### WHAT IS REQUIRED
Copy every entry below verbatim, except for images.

MATERIAL PROVIDED START

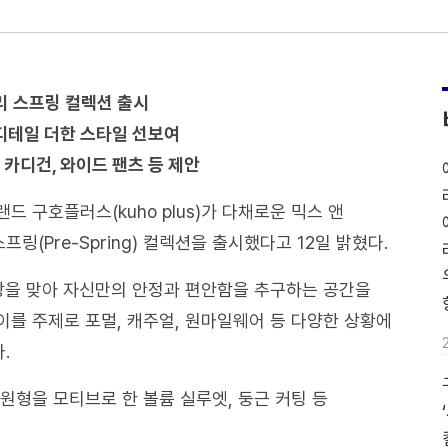
프리 스프링 컬렉션 출시
 디테일 더한 스타일 선보여
트 카디건, 와이드 팬츠 등 제안
 구호플러스(kuho plus)가 다채로운 믹스 앤
링(Pre-Spring) 컬렉션을 출시했다고 12일 밝혔다.
상을 맞아 자신만의 안정과 편안함을 추구하는 공간을
하고, 이를 주제로 포멀, 캐주얼, 원마일웨어 등 다양한 상황에
.
원형을 모티브로 한 볼륨 실루엣, 둥근 커팅 등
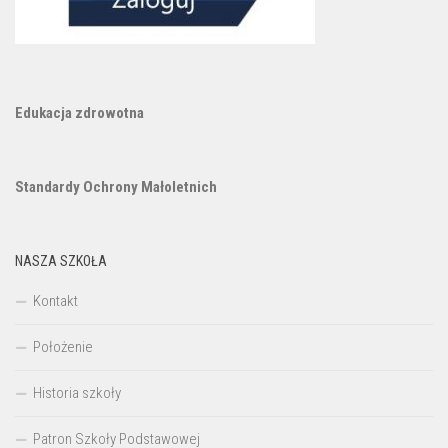
Edukacja zdrowotna
Standardy Ochrony Małoletnich
NASZA SZKOŁA
Kontakt
Położenie
Historia szkoły
Patron Szkoły Podstawowej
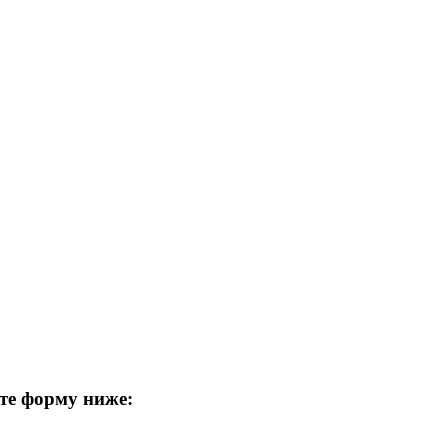
те форму ниже:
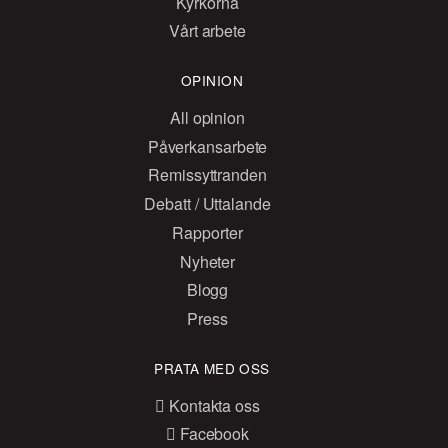
Kyrkorna
Vårt arbete
OPINION
All opinion
Påverkansarbete
Remissyttranden
Debatt / Uttalande
Rapporter
Nyheter
Blogg
Press
PRATA MED OSS
Kontakta oss
Facebook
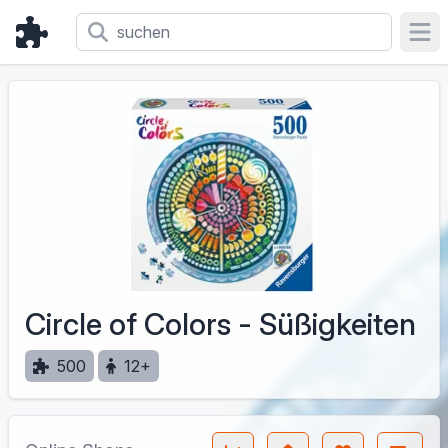
Ope
Circle of Colors - Süßigkeiten
500
12+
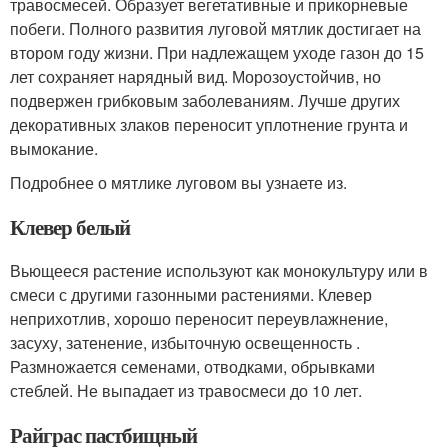
травосмесей. Образует вегетативные и прикорневые
побеги. Полного развития луговой мятлик достигает на
втором году жизни. При надлежащем уходе газон до 15
лет сохраняет нарядный вид. Морозоустойчив, но
подвержен грибковым заболеваниям. Лучше других
декоративных злаков переносит уплотнение грунта и
вымокание.
Подробнее о мятлике луговом вы узнаете из.
Клевер белый
Вьющееся растение используют как монокультуру или в
смеси с другими газонными растениями. Клевер
неприхотлив, хорошо переносит переувлажнение,
засуху, затенение, избыточную освещенность .
Размножается семенами, отводками, обрывками
стеблей. Не выпадает из травосмеси до 10 лет.
Райграс пастбищный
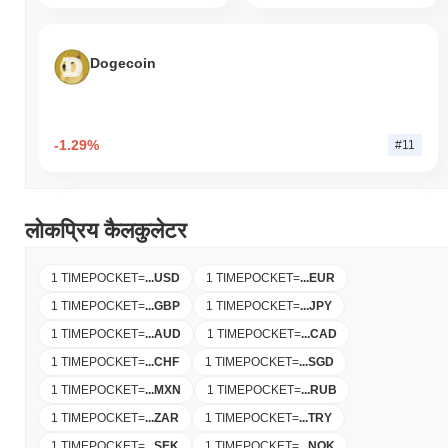
Dogecoin
-1.29%
#11
लोकप्रिय कैलकुलेटर
1 TIMEPOCKET
=
...
USD
1 TIMEPOCKET
=
...
EUR
1 TIMEPOCKET
=
...
GBP
1 TIMEPOCKET
=
...
JPY
1 TIMEPOCKET
=
...
AUD
1 TIMEPOCKET
=
...
CAD
1 TIMEPOCKET
=
...
CHF
1 TIMEPOCKET
=
...
SGD
1 TIMEPOCKET
=
...
MXN
1 TIMEPOCKET
=
...
RUB
1 TIMEPOCKET
=
...
ZAR
1 TIMEPOCKET
=
...
TRY
1 TIMEPOCKET
=
...
SEK
1 TIMEPOCKET
=
...
NOK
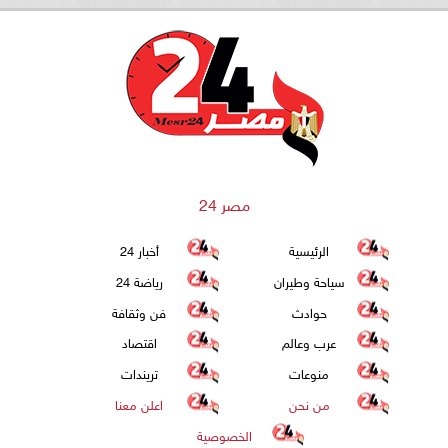
مصر 24
الرئيسية
أخبار 24
سياحة وطيران
رياضة 24
حوادث
فن وثقافة
عرب وعالم
اقتصاد
منوعات
تريندات
من نحن
اعلن معنا
الخصوصية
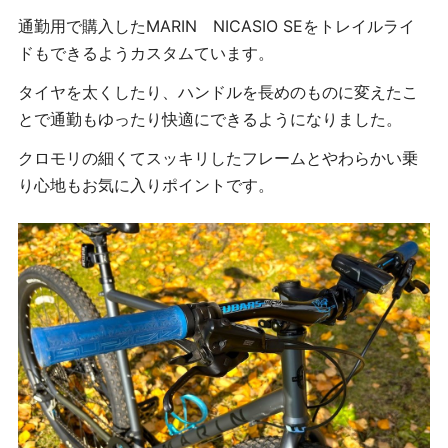
通勤用で購入したMARIN NICASIO SEをトレイルライ
ドもできるようカスタムています。
タイヤを太くしたり、ハンドルを長めのものに変えたこ
とで通勤もゆったり快適にできるようになりました。
クロモリの細くてスッキリしたフレームとやわらかい乗
り心地もお気に入りポイントです。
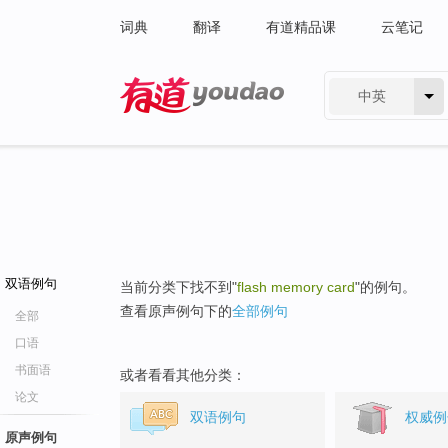
词典
翻译
有道精品课
云笔记
中英
有道 - 网易旗下搜索
双语例句
当前分类下找不到"
flash memory card
"的例句。
查看原声例句下的
全部例句
全部
口语
书面语
或者看看其他分类：
论文
双语例句
权威例
原声例句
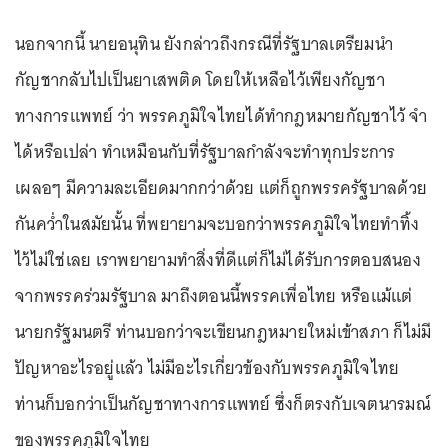
นอกจากนี้ นายอนุทิน ยังกล่าวถึงกรณีที่รัฐบาลเตรียมนำ
กัญชากลับไปเป็นยาเสพติด โดยให้เหลือไว้เพียงกัญชา
ทางการแพทย์ ว่า พรรคภูมิใจไทยได้ทำกฎหมายกัญชาไว้ จำ
ได้หรือเปล่า ทำเหมือนกับที่รัฐบาลกำลังจะทำทุกประการ
เผลอๆ มีความละเอียดมากกว่าด้วย แต่ก็ถูกพรรครัฐบาลด้วย
กันคว่ำในสมัยนั้น ที่พยายามจะบอกว่าพรรคภูมิใจไทยทำทิ้ง
ไว้ไม่ใช่เลย เราพยายามทำสิ่งที่ดีแต่ก็ไม่ได้รับการตอบสนอง
จากพรรคร่วมรัฐบาล มาถึงตอนนี้พรรคเพื่อไทย หรือแม้แต่
นายกรัฐมนตรี ท่านบอกว่าจะเขียนกฎหมายใหม่เข้าสภา ก็ไม่มี
ปัญหาอะไรอยู่แล้ว ไม่มีอะไรเกี่ยวข้องกับพรรคภูมิใจไทย
ท่านก็บอกว่าเป็นกัญชาทางการแพทย์ ซึ่งก็ตรงกับเจตนารมณ์
ของพรรคภูมิใจไทย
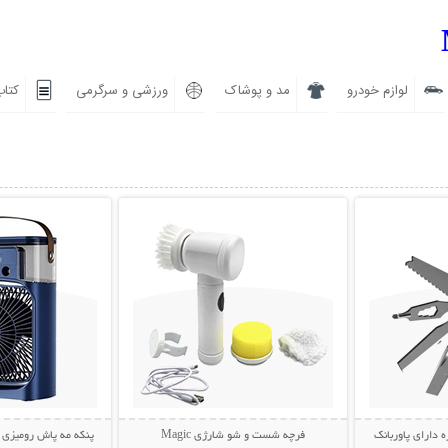
لوازم خودرو
مد و پوشاک
ورزشی و سرگرمی
کتاب
بیشتر
نمایش توضیحات بیشتر
نمایش توضی
ه دارای پاوربانک
فرچه شست و شو شارژی Magic
پنکه مه پاش رومیزی AIR COOLER FAN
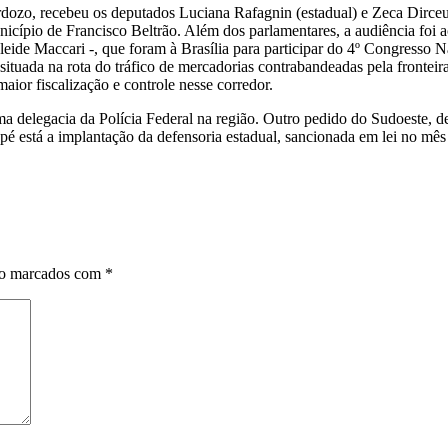
dozo, recebeu os deputados Luciana Rafagnin (estadual) e Zeca Dirceu 
icípio de Francisco Beltrão. Além dos parlamentares, a audiência foi a
uleide Maccari -, que foram à Brasília para participar do 4º Congresso
situada na rota do tráfico de mercadorias contrabandeadas pela fronte
aior fiscalização e controle nesse corredor.
 uma delegacia da Polícia Federal na região. Outro pedido do Sudoeste,
 está a implantação da defensoria estadual, sancionada em lei no mês 
ão marcados com
*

MATERIAL PROVIDED END

### EXPECTED ANSWER
프리 스프링 컬렉션 출시
 디테일 더한 스타일 선보여
트 카디건, 와이드 팬츠 등 제안
 구호플러스(kuho plus)가 다채로운 믹스 앤
링(Pre-Spring) 컬렉션을 출시했다고 12일 밝혔다.
상을 맞아 자신만의 안정과 편안함을 추구하는 공간을
하고, 이를 주제로 포멀, 캐주얼, 원마일웨어 등 다양한 상황에
.
원형을 모티브로 한 볼륨 실루엣, 둥근 커팅 등
Edukacja zdrowotna
Standardy Ochrony Małoletnich
NASZA SZKOŁA
Kontakt
Położenie
Historia szkoły
Patron Szkoły Podstawowej
те форму ниже:
Kyrkorna
Vårt arbete
OPINION
All opinion
Påverkansarbete
Remissyttranden
Debatt / Uttalande
Rapporter
Nyheter
Blogg
Press
PRATA MED OSS
Kontakta oss
Facebook
Ope
Circle of Colors - Süßigkeiten
500
12+
травосмесей. Образует вегетативные и прикорневые
побеги. Полного развития луговой мятлик достигает на
втором году жизни. При надлежащем уходе газон до 15
лет сохраняет нарядный вид. Морозоустойчив, но
подвержен грибковым заболеваниям. Лучше других
декоративных злаков переносит уплотнение грунта и
вымокание.
Подробнее о мятлике луговом вы узнаете из.
Клевер белый
Вьющееся растение используют как монокультуру или в
смеси с другими газонными растениями. Клевер
неприхотлив, хорошо переносит переувлажнение,
засуху, затенение, избыточную освещенность .
Размножается семенами, отводками, обрывками
стеблей. Не выпадает из травосмеси до 10 лет.
Райграс пастбищный
Dogecoin
-1.29%
#11
लोकप्रिय कैलकुलेटर
1 TIMEPOCKET
=
...
USD
1 TIMEPOCKET
=
...
EUR
1 TIMEPOCKET
=
...
GBP
1 TIMEPOCKET
=
...
JPY
1 TIMEPOCKET
=
...
AUD
1 TIMEPOCKET
=
...
CAD
1 TIMEPOCKET
=
...
CHF
1 TIMEPOCKET
=
...
SGD
1 TIMEPOCKET
=
...
MXN
1 TIMEPOCKET
=
...
RUB
1 TIMEPOCKET
=
...
ZAR
1 TIMEPOCKET
=
...
TRY
1 TIMEPOCKET
=
...
SEK
1 TIMEPOCKET
=
...
NOK
مصر 24
الرئيسية
أخبار 24
سياحة وطيران
رياضة 24
حوادث
فن وثقافة
عرب وعالم
اقتصاد
منوعات
تريندات
من نحن
اعلن معنا
الخصوصية
通勤用で購入したMARIN NICASIO SEをトレイルライ
ドもできるようカスタムています。
タイヤを太くしたり、ハンドルを長めのものに変えたこ
とで通勤もゆったり快適にできるようになりました。
クロモリの細くてスッキリしたフレームとやわらかい乗
り心地もお気に入りポイントです。
词典
翻译
有道精品课
云笔记
中英
有道 - 网易旗下搜索
双语例句
当前分类下找不到"
flash memory card
"的例句。
查看原声例句下的
全部例句
全部
口语
书面语
或者看看其他分类：
论文
双语例句
权威例
原声例句
นอกจากนี้ นายอนุทิน ยังกล่าวถึงกรณีที่รัฐบาลเตรียมนำ
กัญชากลับไปเป็นยาเสพติด โดยให้เหลือไว้เพียงกัญชา
ทางการแพทย์ ว่า พรรคภูมิใจไทยได้ทำกฎหมายกัญชาไว้ จำ
ได้หรือเปล่า ทำเหมือนกับที่รัฐบาลกำลังจะทำทุกประการ
เผลอๆ มีความละเอียดมากกว่าด้วย แต่ก็ถูกพรรครัฐบาลด้วย
กันคว่ำในสมัยนั้น ที่พยายามจะบอกว่าพรรคภูมิใจไทยทำทิ้ง
ไว้ไม่ใช่เลย เราพยายามทำสิ่งที่ดีแต่ก็ไม่ได้รับการตอบสนอง
จากพรรคร่วมรัฐบาล มาถึงตอนนี้พรรคเพื่อไทย หรือแม้แต่
นายกรัฐมนตรี ท่านบอกว่าจะเขียนกฎหมายใหม่เข้าสภา ก็ไม่มี
ปัญหาอะไรอยู่แล้ว ไม่มีอะไรเกี่ยวข้องกับพรรคภูมิใจไทย
ท่านก็บอกว่าเป็นกัญชาทางการแพทย์ ซึ่งก็ตรงกับเจตนารมณ์
ของพรรคภูมิใจไทย
لوازم خودرو
مد و پوشاک
ورزشی و سرگرمی
کتاب
بیشتر
نمایش توضیحات بیشتر
نمایش توضی
ه دارای پاوربانک
فرچه شست و شو شارژی Magic
پنکه مه پاش رومیزی AIR COOLER FAN
dozo, recebeu os deputados Luciana Rafagnin (estadual) e Zeca Dirceu 
icípio de Francisco Beltrão. Além dos parlamentares, a audiência foi a
uleide Maccari -, que foram à Brasília para participar do 4º Congresso
situada na rota do tráfico de mercadorias contrabandeadas pela fronte
aior fiscalização e controle nesse corredor.
 uma delegacia da Polícia Federal na região. Outro pedido do Sudoeste,
 está a implantação da defensoria estadual, sancionada em lei no mês 
ão marcados com
*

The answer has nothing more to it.